Locate any plumbing or electrical utilities in the wall. If you plan to do the work yourself, it may be best to avoid walls with water and electric lines. Otherwise, consult professional help to move the utilities safely before proceeding. Mark the window out on your wall. Consult the manufacturer's specifications on the style, size and model for accurate rough opening dimensions. Make one side of your opening against an existing stud.
Build a rectangle frame with a double header -- two 2-by-6s, lying flat -- at the top, just wide enough to accommodate your window with manufacturer's recommended clearance -- typically ½ to ¾ inch. Your two sides and bottom piece should be on edge.
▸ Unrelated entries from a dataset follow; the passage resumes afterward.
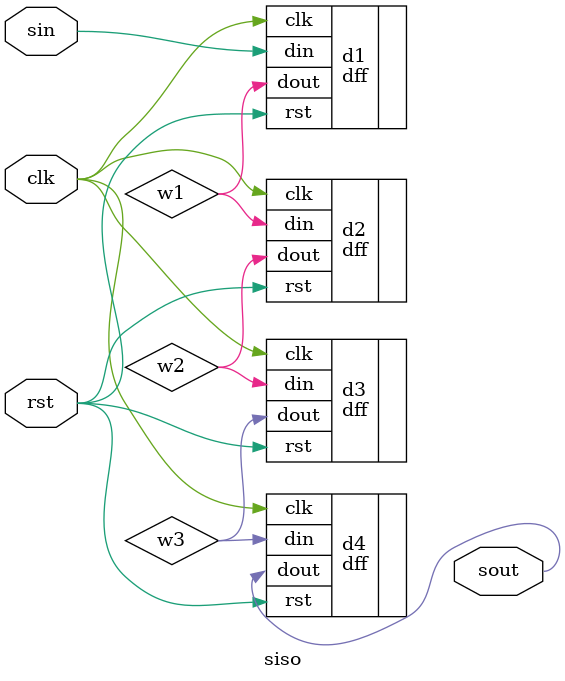
<source format=v>
`include "dff.v"
module siso(clk,rst,sin,sout);
input clk,rst,sin;
output sout;
dff d1(.clk(clk),.rst(rst),.din(sin),.dout(w1));
dff d2(.clk(clk),.rst(rst),.din(w1),.dout(w2));
dff d3(.clk(clk),.rst(rst),.din(w2),.dout(w3));
dff d4(.clk(clk),.rst(rst),.din(w3),.dout(sout));
endmodule

</source>
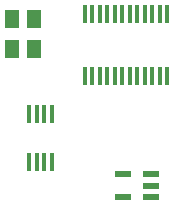
<source format=gtp>
%TF.GenerationSoftware,KiCad,Pcbnew,(5.1.6-0-10_14)*%
%TF.CreationDate,2020-09-10T16:31:07+09:00*%
%TF.ProjectId,qPCR-ledcontrol,71504352-2d6c-4656-9463-6f6e74726f6c,rev?*%
%TF.SameCoordinates,Original*%
%TF.FileFunction,Paste,Top*%
%TF.FilePolarity,Positive*%
%FSLAX46Y46*%
G04 Gerber Fmt 4.6, Leading zero omitted, Abs format (unit mm)*
G04 Created by KiCad (PCBNEW (5.1.6-0-10_14)) date 2020-09-10 16:31:07*
%MOMM*%
%LPD*%
G01*
G04 APERTURE LIST*
%ADD10R,1.473200X0.558800*%
%ADD11R,0.457200X1.524000*%
%ADD12R,0.355600X1.600200*%
%ADD13R,1.250000X1.500000*%
G04 APERTURE END LIST*
D10*
%TO.C,U2*%
X102051200Y-89761101D03*
X102051200Y-87861099D03*
X104438800Y-87861099D03*
X104438800Y-88811100D03*
X104438800Y-89761101D03*
%TD*%
D11*
%TO.C,U3*%
X94120101Y-82761900D03*
X94770099Y-82761900D03*
X95420101Y-82761900D03*
X96070099Y-82761900D03*
X96070099Y-86849100D03*
X95420101Y-86849100D03*
X94770099Y-86849100D03*
X94120101Y-86849100D03*
%TD*%
D12*
%TO.C,U4*%
X105834500Y-79573100D03*
X105199500Y-79573100D03*
X104564500Y-79573100D03*
X103929500Y-79573100D03*
X103294500Y-79573100D03*
X102659500Y-79573100D03*
X102024500Y-79573100D03*
X101389500Y-79573100D03*
X100754500Y-79573100D03*
X100119500Y-79573100D03*
X99484500Y-79573100D03*
X98849500Y-79573100D03*
X98849500Y-74264500D03*
X99484500Y-74264500D03*
X100119500Y-74264500D03*
X100754500Y-74264500D03*
X101389500Y-74264500D03*
X102024500Y-74264500D03*
X102659500Y-74264500D03*
X103294500Y-74264500D03*
X103929500Y-74264500D03*
X104564500Y-74264500D03*
X105199500Y-74264500D03*
X105834500Y-74264500D03*
%TD*%
D13*
%TO.C,C1*%
X94510900Y-77219200D03*
X94510900Y-74719200D03*
%TD*%
%TO.C,C2*%
X92628700Y-74719200D03*
X92628700Y-77219200D03*
%TD*%
M02*

</source>
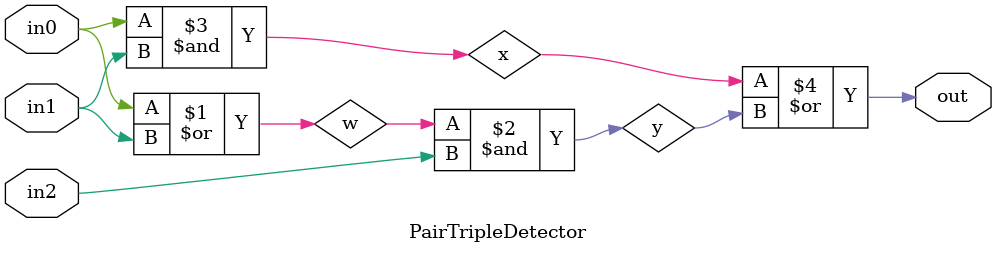
<source format=v>

module PairTripleDetector
(
  input  wire in0,
  input  wire in1,
  input  wire in2,
  output wire out
);

  // '''''''''''''''''''''''''''''''''''''''''''''''''''''''''''''''''''''
  // Discussion Section Task
  // '''''''''''''''''''''''''''''''''''''''''''''''''''''''''''''''''''''
  // Implement a pair/triple detector using explicit gate-level modeling.
  wire w;
  wire y;
  wire x;
  or(w, in0, in1);
  and(y, w, in2);
  and(x, in0, in1);
  or(out, x, y);
endmodule


</source>
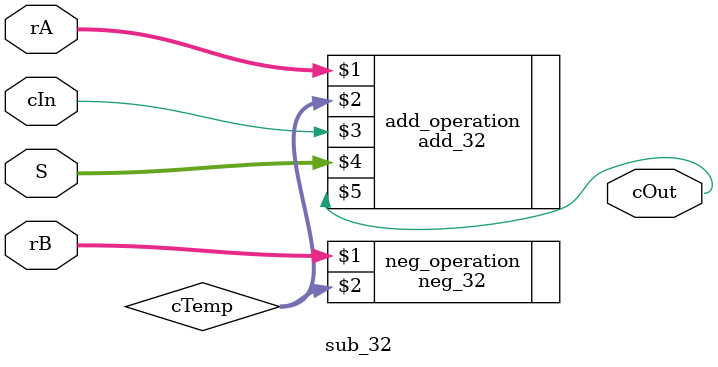
<source format=v>

`timescale 1ns/10ps

module sub_32(
	input wire [31:0] rA, rB,
	input wire cIn,
	input wire [31:0] S,
	output wire cOut
	);
	
	wire [31:0] cTemp;
	
	neg_32 neg_operation(rB, cTemp);
	add_32 add_operation(rA, cTemp, cIn, S, cOut);
	
endmodule 
</source>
Use 3-inch screws and wood glue in all joints.
Installing the Window
Use a reciprocating saw to cut your opening. Make your opening just large enough to accommodate the frame you'll need to set your window. Cut studs square. Remove the baseboard and crown in the section where your window is going. Cut the sheetrock and remove it from floor to ceiling to expose the framing.
Adjust your cut opening if necessary so that remaining studs are the right length for the frame to slip snugly into the wall. Use an existing stud to set one side of your rectangle frame against and add a stud on the other side, nailing into the header and footer of the wall.
Place the frame into the wall and screw into the existing stud on one side and your new stud on the other. Set your window in the opening and tack in place with one screw in a top corner of the exterior flange. Use shims -- small wooden wedges -- as needed to adjust the window plumb and level the sill.
Add two or three more screws and test for function. Make any necessary adjustments and add enough screws to fully secure the window to manufacturer's specifications. Replace the sheetrock and patch interior and exterior walls as needed before adding trim to seal in the window. Add caulk and weatherstrip for a weathertight seal.